LimoLand's aesthetic, riffing on subcultures as diverse as hip-hop, Manga and, according to Interview, "Caddyshack", delivers a much-needed jolt of youthfulness and spontanaeity amidst NYC's overly precious and couture-y menswear scene.

While Pigozzi incorporates international pop-culture tropes, busy patterns and a bold palette into his menswear line, LimoLand is no mere KidRobot clone. Many individual pieces are classic wardrobe staples, tweaked with subtle innovations like florescent lining or retro top-stitching.
Outerwear and accessories, in particular, reflect Pignozzi's unique aesthetic: classic, utilitarian silhouettes, tweaked with just a touch of anarchy.
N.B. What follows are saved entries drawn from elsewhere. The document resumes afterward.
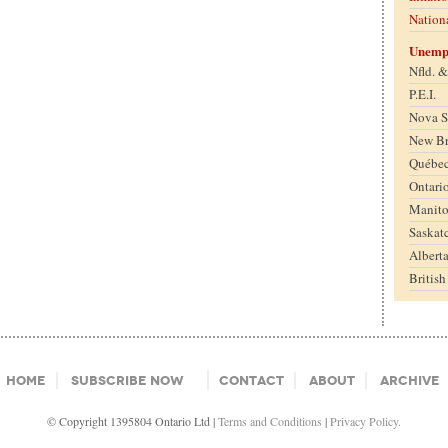
Nation
Unemp
Nfld. 
P.E.I.
Nova S
New B
Québe
Ontari
Manit
Saskat
Albert
Britis
Home
Subscribe Now
Contact
About
Archive
© Copyright 1395804 Ontario Ltd |
Terms and Conditions
|
Privacy Policy.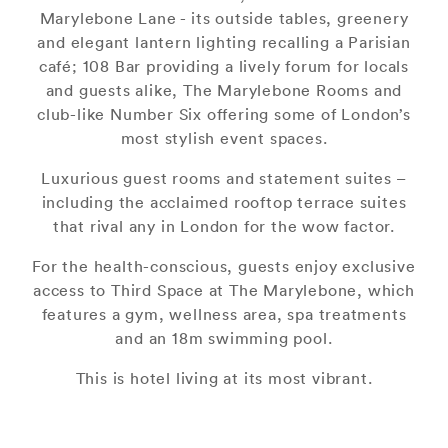
Marylebone Lane - its outside tables, greenery
and elegant lantern lighting recalling a Parisian
café; 108 Bar providing a lively forum for locals
and guests alike, The Marylebone Rooms and
club-like Number Six offering some of London’s
most stylish event spaces.
Luxurious guest rooms and statement suites –
including the acclaimed rooftop terrace suites
that rival any in London for the wow factor.
For the health-conscious, guests enjoy exclusive
access to Third Space at The Marylebone, which
features a gym, wellness area, spa treatments
and an 18m swimming pool.
This is hotel living at its most vibrant.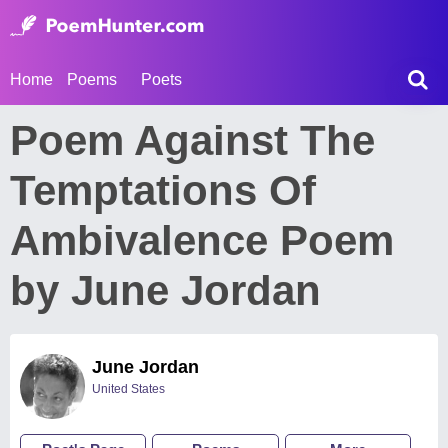
Home
Poems
Poets
Poem Against The
Temptations Of
Ambivalence Poem
by June Jordan
June Jordan
United States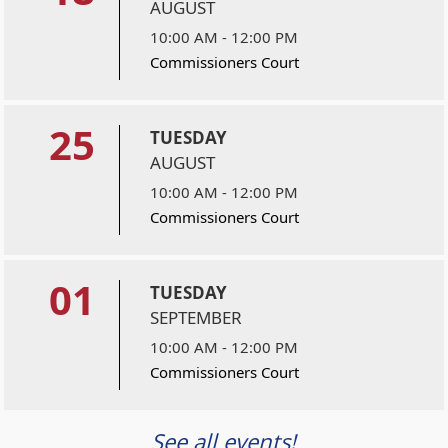
AUGUST
10:00 AM - 12:00 PM
Commissioners Court
25
TUESDAY
AUGUST
10:00 AM - 12:00 PM
Commissioners Court
01
TUESDAY
SEPTEMBER
10:00 AM - 12:00 PM
Commissioners Court
See all events!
Pignozzi has collaborated with venerable institutions like Crescent Down, Yoshida-Porter, and Penfield to yield some classic pieces.

Prices are pretty reasonable, relatively speaking: two-in-one jackets (reversible and/or with removable liners which can be worn as separate jackets) run anywhere from $250 to $380, and shirts go for, at most, around $150-$160. If that sounds high, bargains do abound throughout the store, and if one chooses to spend $35 instead of $300, one will still come away with something pretty unique. For about the same price you'd pay for a generic camel-hair top coat from J. Crew, or Burlington Coat Factory, for that matter, one can get truly unique limited-edition items that will become lifelong wardrobe staples.

One standout, LimoLand's sober but energetic CANVAS TOTE, created in collaboration with the Japanese accessories company Yoshida Porter, is a masterpiece of utilitarian design, but rendered in kelly green canvas with neon yellow waterproof lining.